### [WHAT THIS TASK INVOLVES]
Please count the lines in this listing that include the string "most", and give only the number.

### [DATA EXTRACT]
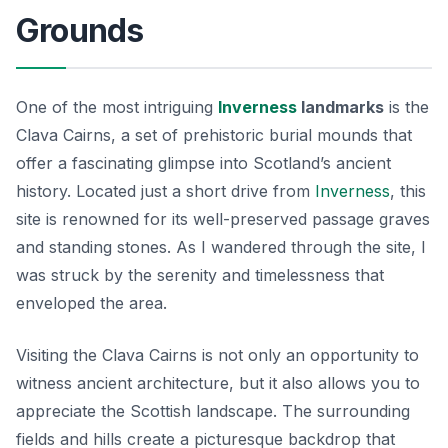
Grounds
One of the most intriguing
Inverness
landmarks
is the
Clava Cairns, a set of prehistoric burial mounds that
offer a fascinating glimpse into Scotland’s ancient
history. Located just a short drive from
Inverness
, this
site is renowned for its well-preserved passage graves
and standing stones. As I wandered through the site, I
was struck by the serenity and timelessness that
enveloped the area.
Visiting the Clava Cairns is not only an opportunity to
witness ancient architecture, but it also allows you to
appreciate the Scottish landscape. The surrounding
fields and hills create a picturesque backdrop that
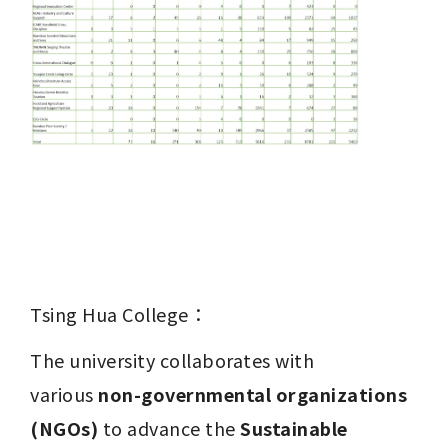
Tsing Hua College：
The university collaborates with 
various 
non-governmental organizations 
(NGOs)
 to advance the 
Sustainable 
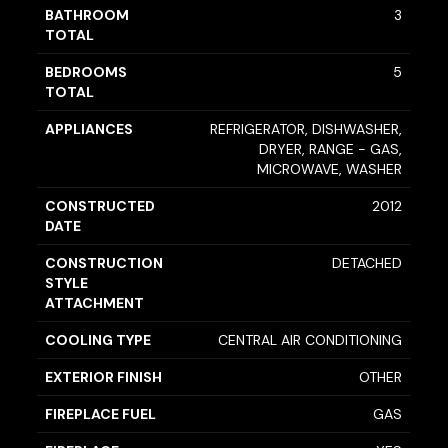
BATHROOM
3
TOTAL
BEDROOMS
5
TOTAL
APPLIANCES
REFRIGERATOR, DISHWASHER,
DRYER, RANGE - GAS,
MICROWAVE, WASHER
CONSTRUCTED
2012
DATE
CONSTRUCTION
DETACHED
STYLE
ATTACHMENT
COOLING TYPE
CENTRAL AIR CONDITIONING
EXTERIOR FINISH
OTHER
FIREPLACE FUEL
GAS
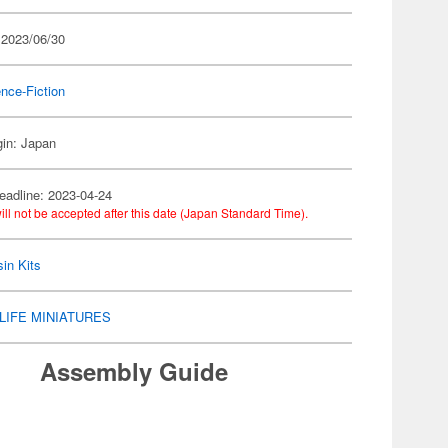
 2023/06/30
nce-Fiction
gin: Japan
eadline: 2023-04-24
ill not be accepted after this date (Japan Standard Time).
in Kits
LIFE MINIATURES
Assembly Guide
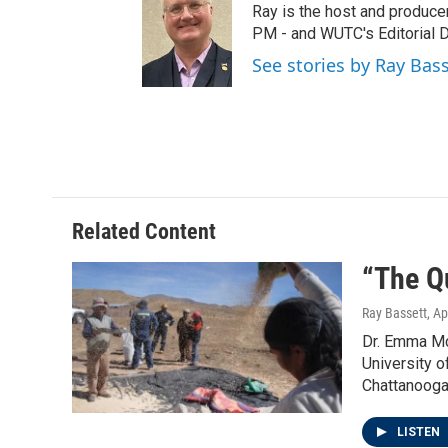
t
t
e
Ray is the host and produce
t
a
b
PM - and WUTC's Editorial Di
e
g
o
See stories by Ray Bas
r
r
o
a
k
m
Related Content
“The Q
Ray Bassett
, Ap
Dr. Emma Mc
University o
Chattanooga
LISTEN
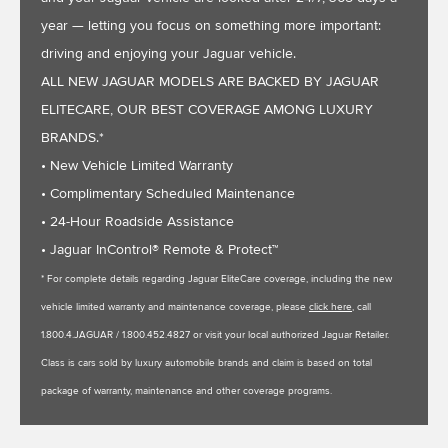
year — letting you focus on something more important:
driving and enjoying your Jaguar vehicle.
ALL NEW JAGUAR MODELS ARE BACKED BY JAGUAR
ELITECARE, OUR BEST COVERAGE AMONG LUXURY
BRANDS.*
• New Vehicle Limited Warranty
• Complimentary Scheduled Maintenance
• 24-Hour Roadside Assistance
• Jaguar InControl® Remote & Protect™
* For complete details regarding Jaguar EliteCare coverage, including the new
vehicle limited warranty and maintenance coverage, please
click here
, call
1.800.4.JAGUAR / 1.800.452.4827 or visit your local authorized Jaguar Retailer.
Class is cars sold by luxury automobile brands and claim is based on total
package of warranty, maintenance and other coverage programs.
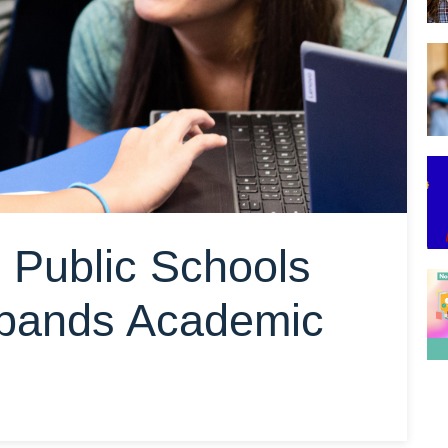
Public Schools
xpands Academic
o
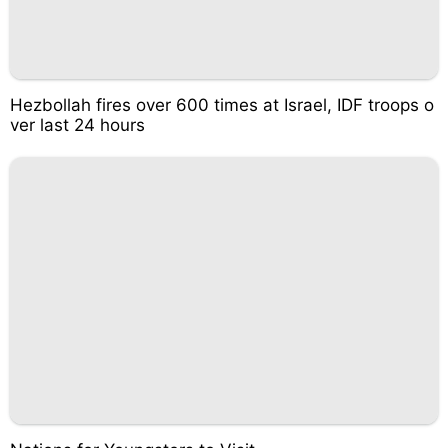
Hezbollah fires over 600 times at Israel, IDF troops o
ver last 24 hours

==

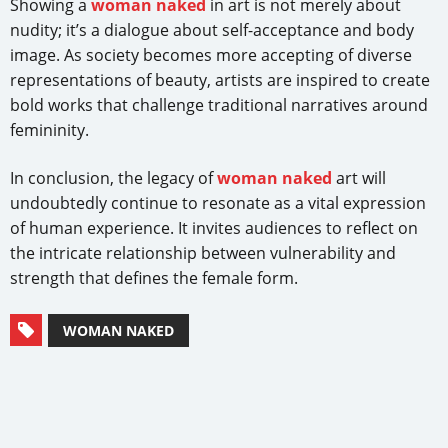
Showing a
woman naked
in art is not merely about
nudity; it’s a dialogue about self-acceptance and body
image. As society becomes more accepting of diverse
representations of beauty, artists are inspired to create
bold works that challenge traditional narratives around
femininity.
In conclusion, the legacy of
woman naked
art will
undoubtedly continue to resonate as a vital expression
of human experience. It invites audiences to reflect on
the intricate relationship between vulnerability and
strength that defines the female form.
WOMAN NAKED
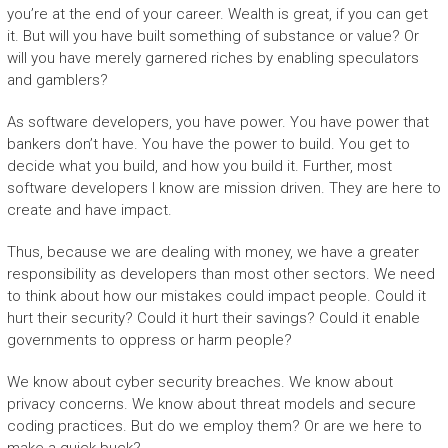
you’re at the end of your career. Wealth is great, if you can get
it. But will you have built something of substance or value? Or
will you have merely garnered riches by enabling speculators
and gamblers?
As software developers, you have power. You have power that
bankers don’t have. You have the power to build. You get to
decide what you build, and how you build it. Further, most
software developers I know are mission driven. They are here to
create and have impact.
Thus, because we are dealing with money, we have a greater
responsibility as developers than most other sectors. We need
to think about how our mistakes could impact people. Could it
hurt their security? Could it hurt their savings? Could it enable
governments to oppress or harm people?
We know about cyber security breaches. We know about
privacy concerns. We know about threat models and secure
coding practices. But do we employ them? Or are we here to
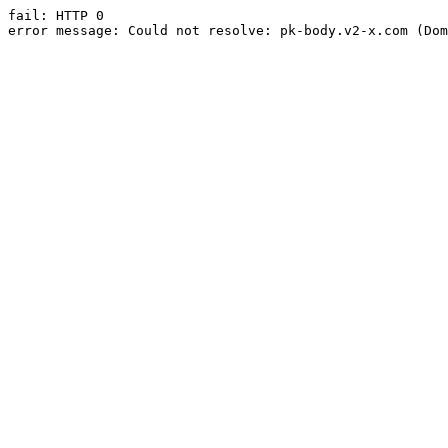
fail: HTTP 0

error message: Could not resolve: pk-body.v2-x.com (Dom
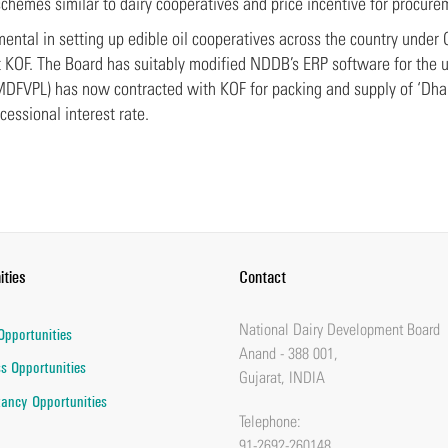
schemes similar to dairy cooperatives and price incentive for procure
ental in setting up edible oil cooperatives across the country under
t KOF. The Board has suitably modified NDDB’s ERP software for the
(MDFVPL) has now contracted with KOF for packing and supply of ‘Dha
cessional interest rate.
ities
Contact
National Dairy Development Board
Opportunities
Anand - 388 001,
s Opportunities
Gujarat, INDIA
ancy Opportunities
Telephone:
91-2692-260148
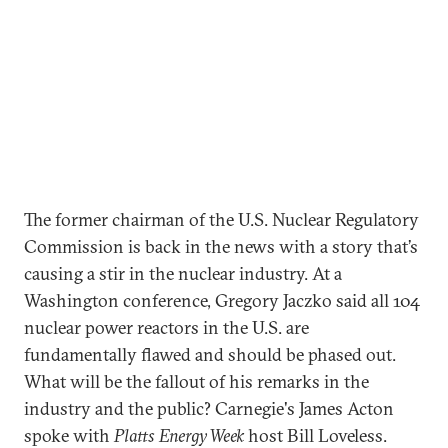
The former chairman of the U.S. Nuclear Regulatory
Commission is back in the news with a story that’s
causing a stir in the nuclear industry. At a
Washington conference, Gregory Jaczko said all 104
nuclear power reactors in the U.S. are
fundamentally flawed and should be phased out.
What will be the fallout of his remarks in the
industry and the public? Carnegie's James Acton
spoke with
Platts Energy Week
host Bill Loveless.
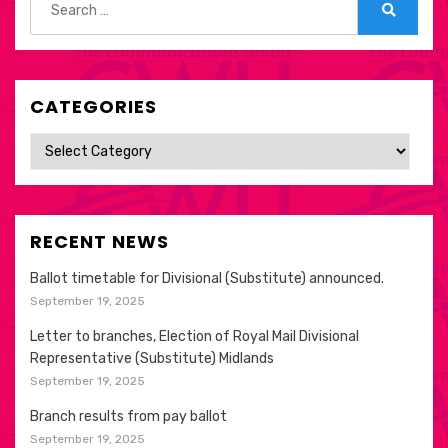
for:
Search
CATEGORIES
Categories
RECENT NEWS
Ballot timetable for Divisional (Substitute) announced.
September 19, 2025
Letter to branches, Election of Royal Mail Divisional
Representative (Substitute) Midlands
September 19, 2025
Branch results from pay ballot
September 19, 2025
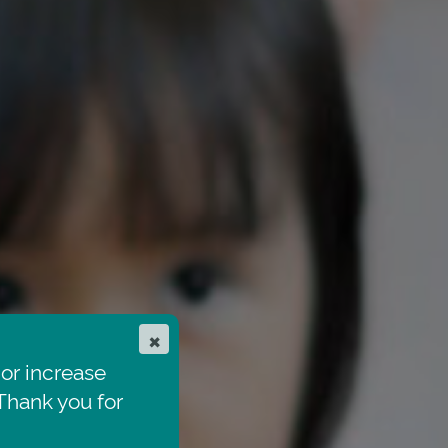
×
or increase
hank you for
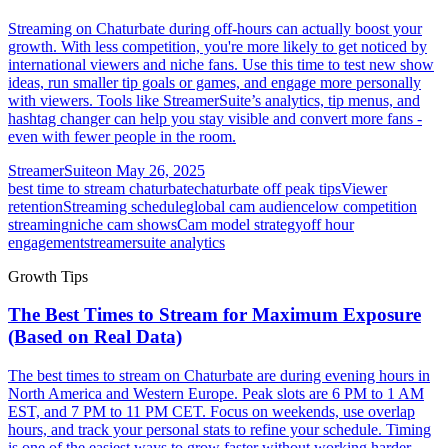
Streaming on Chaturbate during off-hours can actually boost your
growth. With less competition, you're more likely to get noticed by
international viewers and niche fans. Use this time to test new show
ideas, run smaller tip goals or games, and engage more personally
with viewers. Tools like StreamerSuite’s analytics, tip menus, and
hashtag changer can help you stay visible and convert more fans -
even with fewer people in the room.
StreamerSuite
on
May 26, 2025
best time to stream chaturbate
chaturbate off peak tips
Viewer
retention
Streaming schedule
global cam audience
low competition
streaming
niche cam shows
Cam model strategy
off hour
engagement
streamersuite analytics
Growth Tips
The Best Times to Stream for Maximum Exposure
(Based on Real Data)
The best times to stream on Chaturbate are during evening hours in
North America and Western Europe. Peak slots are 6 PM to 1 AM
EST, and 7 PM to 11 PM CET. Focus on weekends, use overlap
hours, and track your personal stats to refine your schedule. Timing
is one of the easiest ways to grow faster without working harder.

### [SOLUTION FOR THIS TASK]
3